[Records for processing — start]

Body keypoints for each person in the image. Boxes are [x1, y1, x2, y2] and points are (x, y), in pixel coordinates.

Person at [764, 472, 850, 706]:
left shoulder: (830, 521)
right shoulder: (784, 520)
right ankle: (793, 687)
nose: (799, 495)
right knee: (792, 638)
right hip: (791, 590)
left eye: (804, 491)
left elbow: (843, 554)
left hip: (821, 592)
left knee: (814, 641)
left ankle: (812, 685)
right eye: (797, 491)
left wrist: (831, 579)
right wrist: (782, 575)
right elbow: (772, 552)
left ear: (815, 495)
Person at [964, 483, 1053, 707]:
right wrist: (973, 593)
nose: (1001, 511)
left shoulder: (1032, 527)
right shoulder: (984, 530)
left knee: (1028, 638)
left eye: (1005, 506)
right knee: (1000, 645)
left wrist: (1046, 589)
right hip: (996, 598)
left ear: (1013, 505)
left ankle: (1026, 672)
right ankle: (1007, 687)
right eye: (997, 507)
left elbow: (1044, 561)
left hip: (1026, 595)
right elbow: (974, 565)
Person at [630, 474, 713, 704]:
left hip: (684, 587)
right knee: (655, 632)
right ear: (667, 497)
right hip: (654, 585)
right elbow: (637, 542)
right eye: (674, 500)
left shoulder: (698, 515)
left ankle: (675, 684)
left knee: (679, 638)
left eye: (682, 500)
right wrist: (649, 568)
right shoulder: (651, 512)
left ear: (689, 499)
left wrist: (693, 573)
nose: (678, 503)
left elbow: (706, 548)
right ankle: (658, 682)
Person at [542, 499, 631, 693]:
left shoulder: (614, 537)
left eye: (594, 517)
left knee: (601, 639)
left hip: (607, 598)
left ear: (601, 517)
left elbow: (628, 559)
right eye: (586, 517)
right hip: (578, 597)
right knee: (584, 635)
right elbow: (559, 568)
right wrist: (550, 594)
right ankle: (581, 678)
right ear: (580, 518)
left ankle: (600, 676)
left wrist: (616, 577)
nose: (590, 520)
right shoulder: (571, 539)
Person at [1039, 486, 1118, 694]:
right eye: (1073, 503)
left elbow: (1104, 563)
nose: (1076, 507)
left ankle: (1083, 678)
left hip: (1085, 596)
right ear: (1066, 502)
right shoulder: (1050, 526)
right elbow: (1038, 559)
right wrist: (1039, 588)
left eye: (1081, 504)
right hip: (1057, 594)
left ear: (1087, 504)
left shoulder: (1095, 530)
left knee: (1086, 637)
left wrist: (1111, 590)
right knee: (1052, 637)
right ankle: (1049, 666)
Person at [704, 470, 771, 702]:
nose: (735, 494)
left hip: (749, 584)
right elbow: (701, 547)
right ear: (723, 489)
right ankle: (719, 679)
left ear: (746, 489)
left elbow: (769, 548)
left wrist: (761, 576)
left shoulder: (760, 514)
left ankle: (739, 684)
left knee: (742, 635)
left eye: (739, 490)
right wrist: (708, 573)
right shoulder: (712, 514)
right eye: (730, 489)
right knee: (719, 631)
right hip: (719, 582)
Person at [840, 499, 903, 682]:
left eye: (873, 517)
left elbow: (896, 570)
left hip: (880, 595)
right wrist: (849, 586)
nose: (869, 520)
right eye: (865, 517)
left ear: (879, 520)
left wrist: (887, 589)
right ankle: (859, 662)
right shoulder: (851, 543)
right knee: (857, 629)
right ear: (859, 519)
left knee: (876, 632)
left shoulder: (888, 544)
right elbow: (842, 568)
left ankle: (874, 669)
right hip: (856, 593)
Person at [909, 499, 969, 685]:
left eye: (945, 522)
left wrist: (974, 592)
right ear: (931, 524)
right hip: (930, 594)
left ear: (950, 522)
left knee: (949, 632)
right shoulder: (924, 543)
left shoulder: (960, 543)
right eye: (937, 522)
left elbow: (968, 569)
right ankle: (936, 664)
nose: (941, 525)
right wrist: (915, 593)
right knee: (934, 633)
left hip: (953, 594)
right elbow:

[Records for processing — finish]
[Records for processing — start]

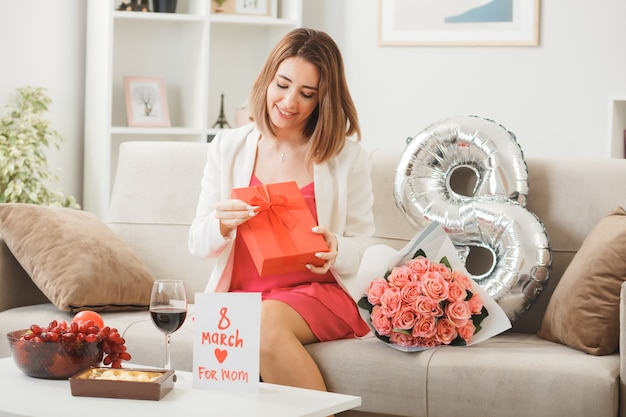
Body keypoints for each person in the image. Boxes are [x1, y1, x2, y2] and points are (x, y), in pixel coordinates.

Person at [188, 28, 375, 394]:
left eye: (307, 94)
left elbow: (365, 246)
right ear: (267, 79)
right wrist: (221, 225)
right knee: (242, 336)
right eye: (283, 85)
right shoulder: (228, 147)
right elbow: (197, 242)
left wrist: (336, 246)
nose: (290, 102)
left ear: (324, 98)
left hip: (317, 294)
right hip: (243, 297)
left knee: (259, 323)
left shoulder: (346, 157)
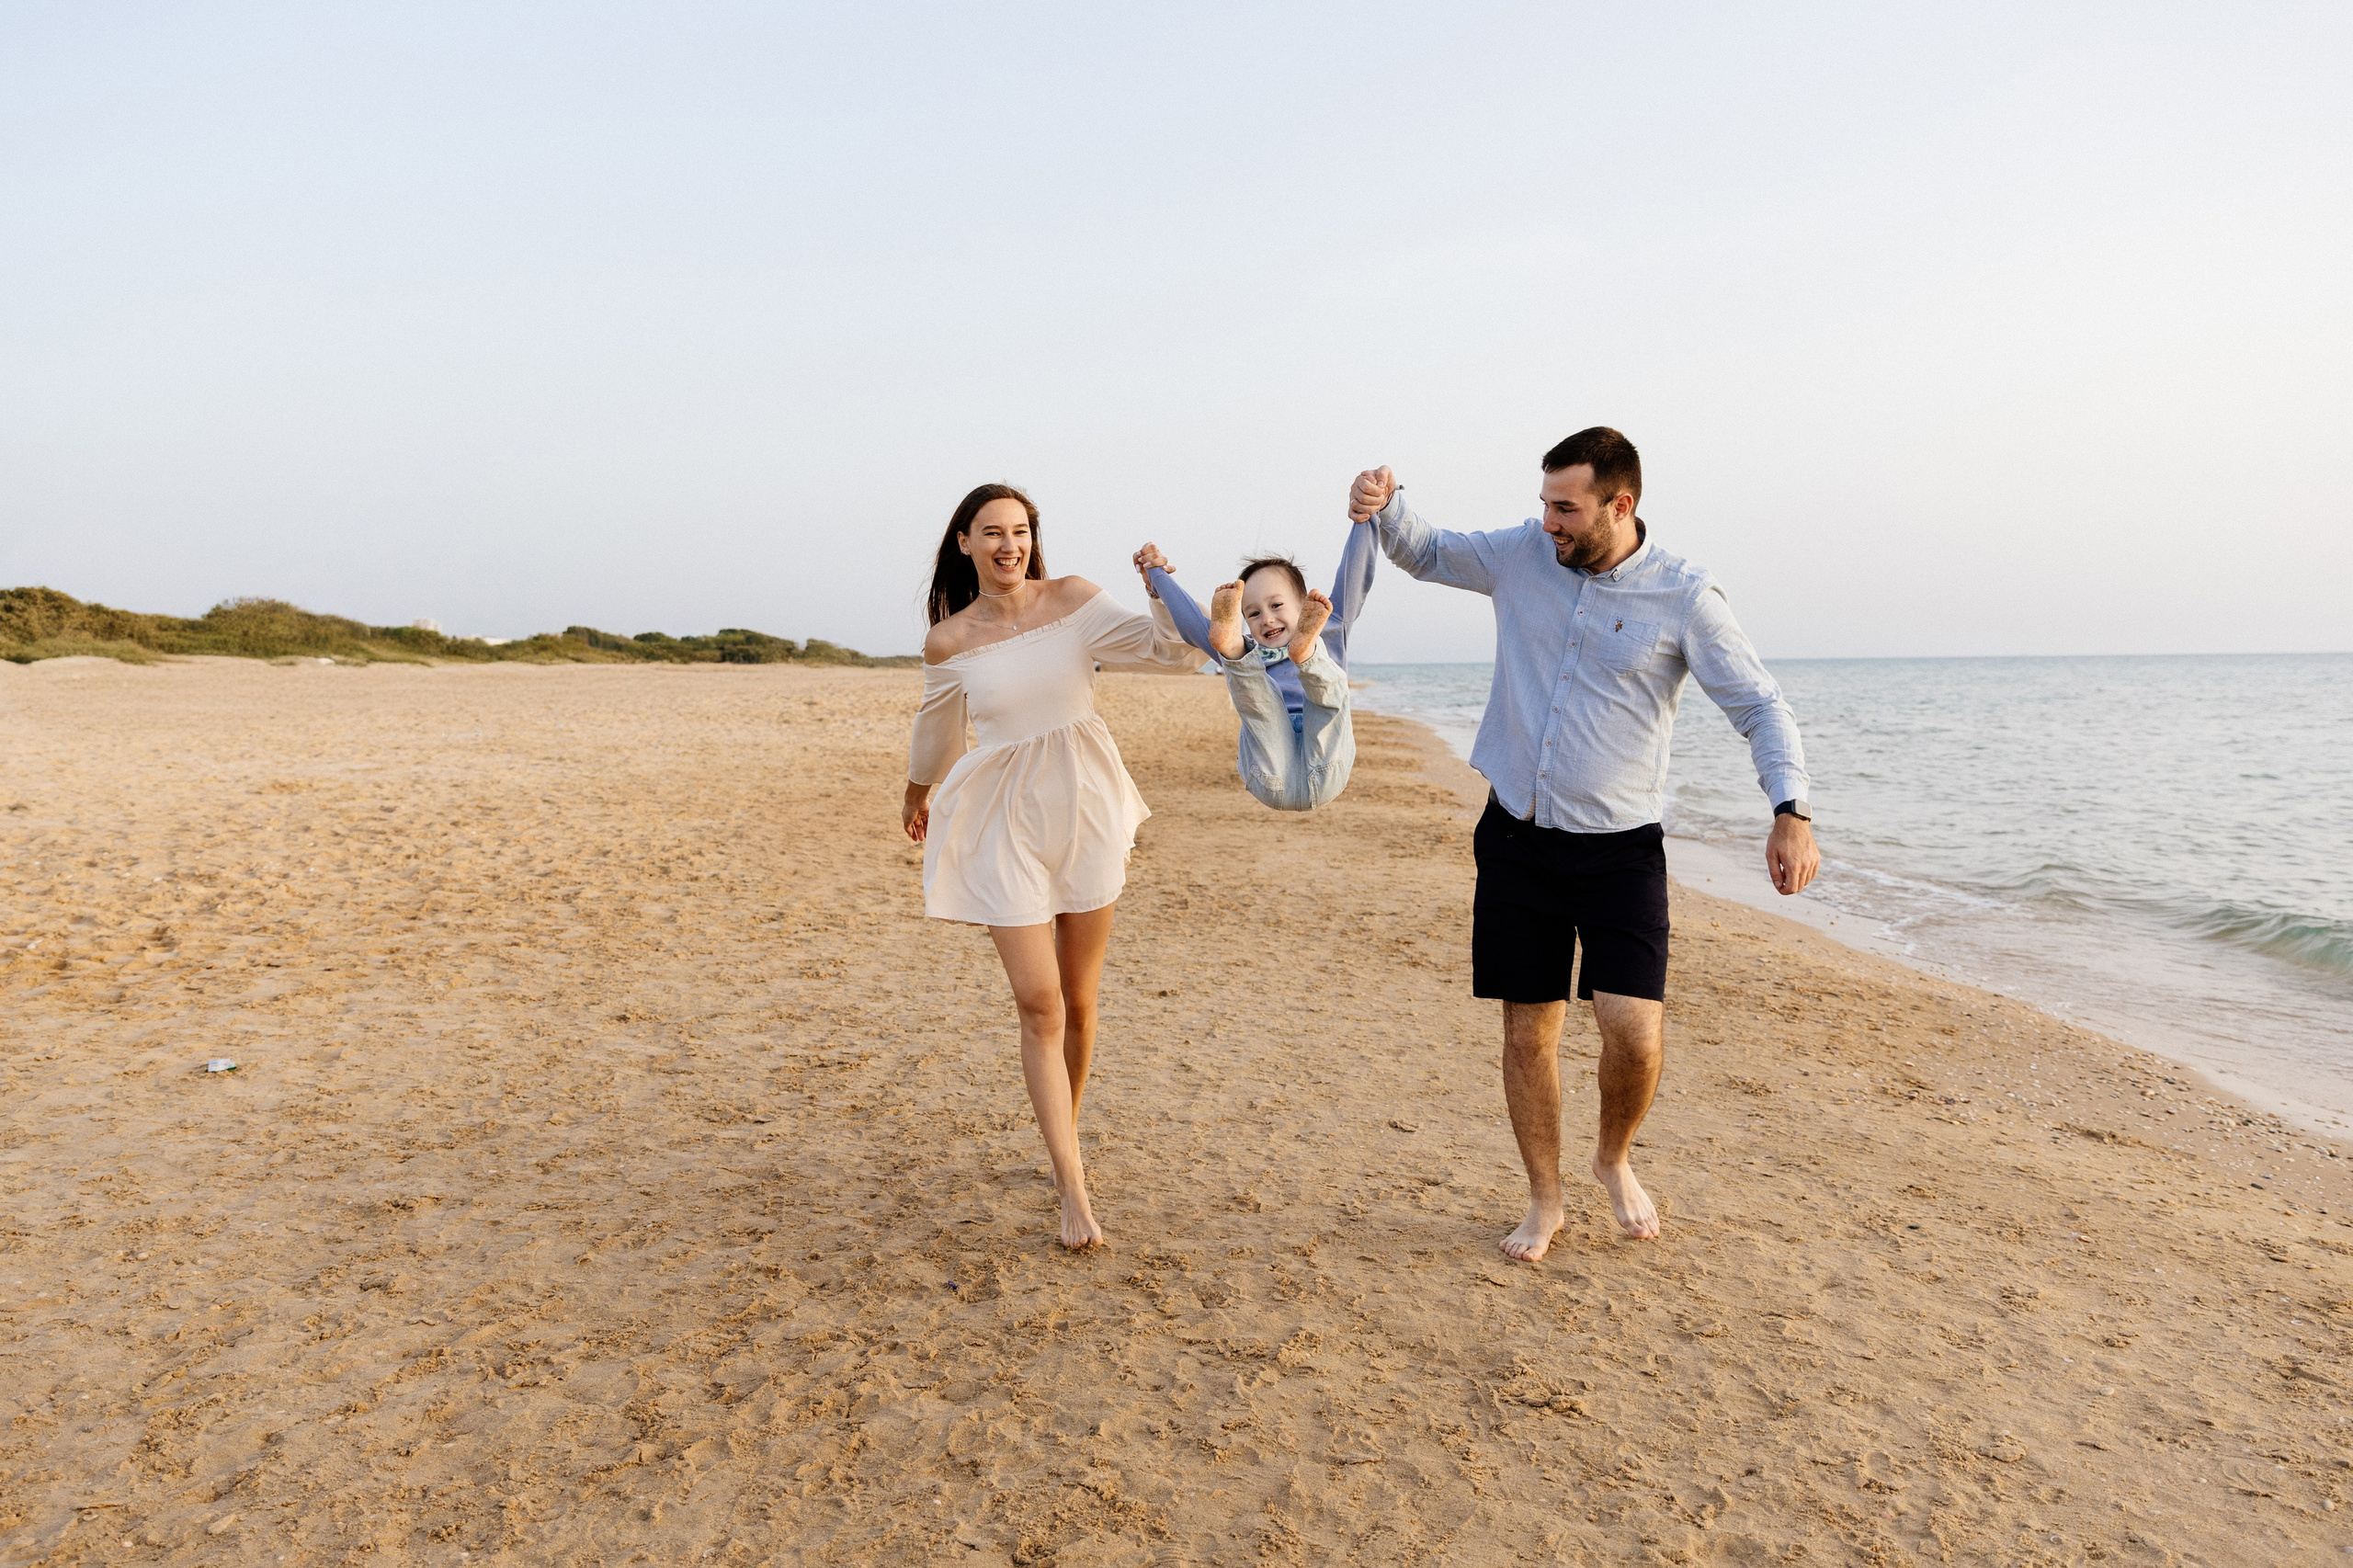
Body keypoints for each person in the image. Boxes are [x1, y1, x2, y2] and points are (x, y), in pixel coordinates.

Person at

[Records for processing — finish]
[Records for processing — start]

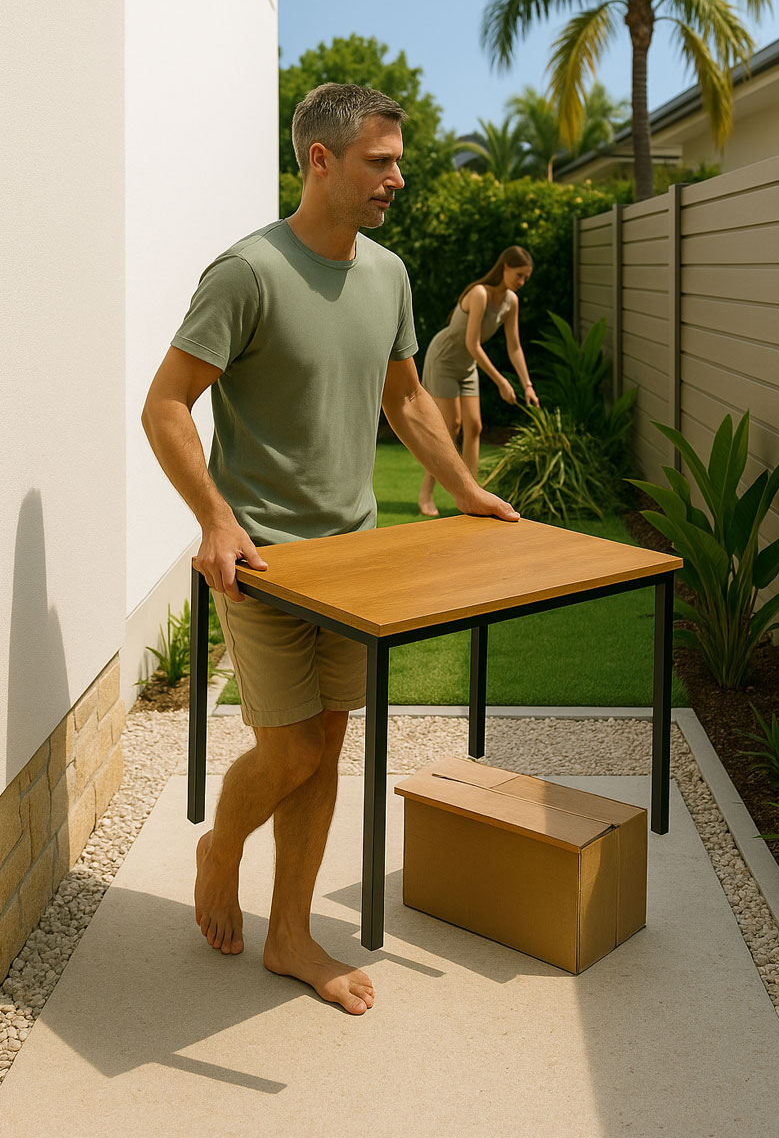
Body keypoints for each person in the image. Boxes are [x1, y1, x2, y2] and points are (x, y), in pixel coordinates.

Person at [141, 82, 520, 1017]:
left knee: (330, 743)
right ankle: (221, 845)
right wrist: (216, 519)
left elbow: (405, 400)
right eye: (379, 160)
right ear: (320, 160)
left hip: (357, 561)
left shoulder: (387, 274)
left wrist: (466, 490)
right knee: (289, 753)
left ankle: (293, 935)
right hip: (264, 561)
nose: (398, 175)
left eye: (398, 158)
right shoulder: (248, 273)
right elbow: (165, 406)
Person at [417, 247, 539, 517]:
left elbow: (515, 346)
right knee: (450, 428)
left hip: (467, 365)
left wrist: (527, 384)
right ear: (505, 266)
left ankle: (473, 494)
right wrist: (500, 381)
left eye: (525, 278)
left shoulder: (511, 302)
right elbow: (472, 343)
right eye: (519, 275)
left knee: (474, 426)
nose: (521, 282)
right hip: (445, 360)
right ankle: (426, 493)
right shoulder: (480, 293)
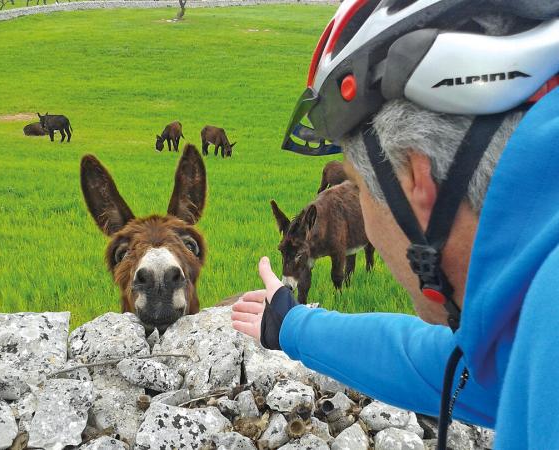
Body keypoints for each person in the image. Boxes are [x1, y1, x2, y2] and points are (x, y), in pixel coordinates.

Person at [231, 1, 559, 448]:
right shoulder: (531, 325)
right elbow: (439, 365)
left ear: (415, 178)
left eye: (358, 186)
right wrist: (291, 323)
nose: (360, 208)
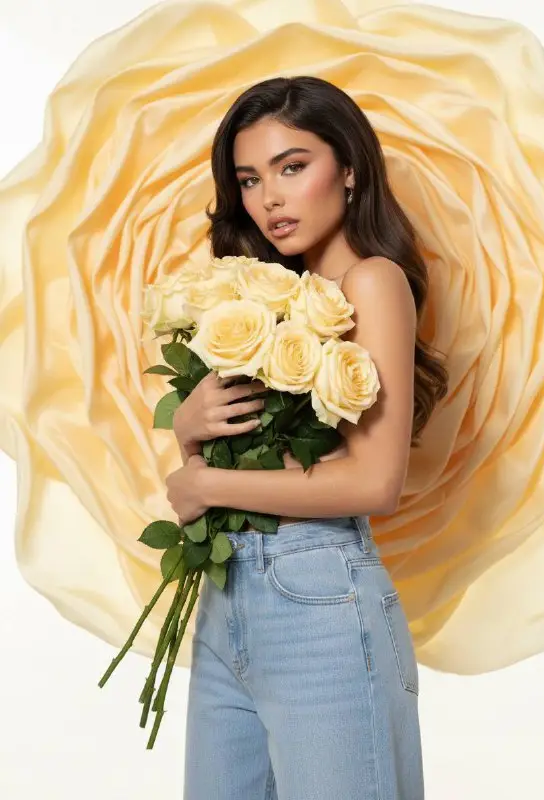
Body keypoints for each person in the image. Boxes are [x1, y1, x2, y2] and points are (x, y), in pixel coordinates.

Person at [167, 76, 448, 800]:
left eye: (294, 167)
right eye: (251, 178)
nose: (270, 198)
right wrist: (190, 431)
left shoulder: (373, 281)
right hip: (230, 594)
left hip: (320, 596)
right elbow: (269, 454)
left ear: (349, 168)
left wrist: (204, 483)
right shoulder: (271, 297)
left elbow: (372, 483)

[Records for processing — finish]

Task goal: Starting at the line above that holds "left hip: (467, 365)", return each line up to and including the one that holds "left elbow: (372, 483)", exactly as written, minus any pictures.

Task solution:
left hip: (467, 365)
left wrist: (527, 384)
right ear: (505, 266)
left ankle: (473, 494)
right wrist: (500, 381)
left eye: (525, 278)
left shoulder: (511, 302)
right elbow: (472, 343)
right eye: (519, 275)
left knee: (474, 426)
nose: (521, 282)
right hip: (445, 360)
right ankle: (426, 493)
right shoulder: (480, 293)
Body keypoints for each person in the image. Boxes are [x1, y1, x2, y2] and points are (x, y), in pixel coordinates.

Person at [231, 1, 559, 448]:
right shoulder: (531, 325)
right elbow: (439, 365)
left ear: (415, 178)
left eye: (358, 186)
right wrist: (291, 323)
nose: (360, 208)
Body keypoints for each person in the image. Boxes are [x1, y1, x2, y2] and points are (x, y), in pixel coordinates.

Person at [167, 76, 448, 800]:
left eye: (294, 167)
right eye: (251, 178)
nose: (270, 198)
right wrist: (190, 431)
left shoulder: (373, 281)
right hip: (230, 594)
left hip: (320, 596)
right elbow: (269, 454)
left ear: (349, 168)
left wrist: (204, 483)
right shoulder: (271, 297)
left elbow: (372, 483)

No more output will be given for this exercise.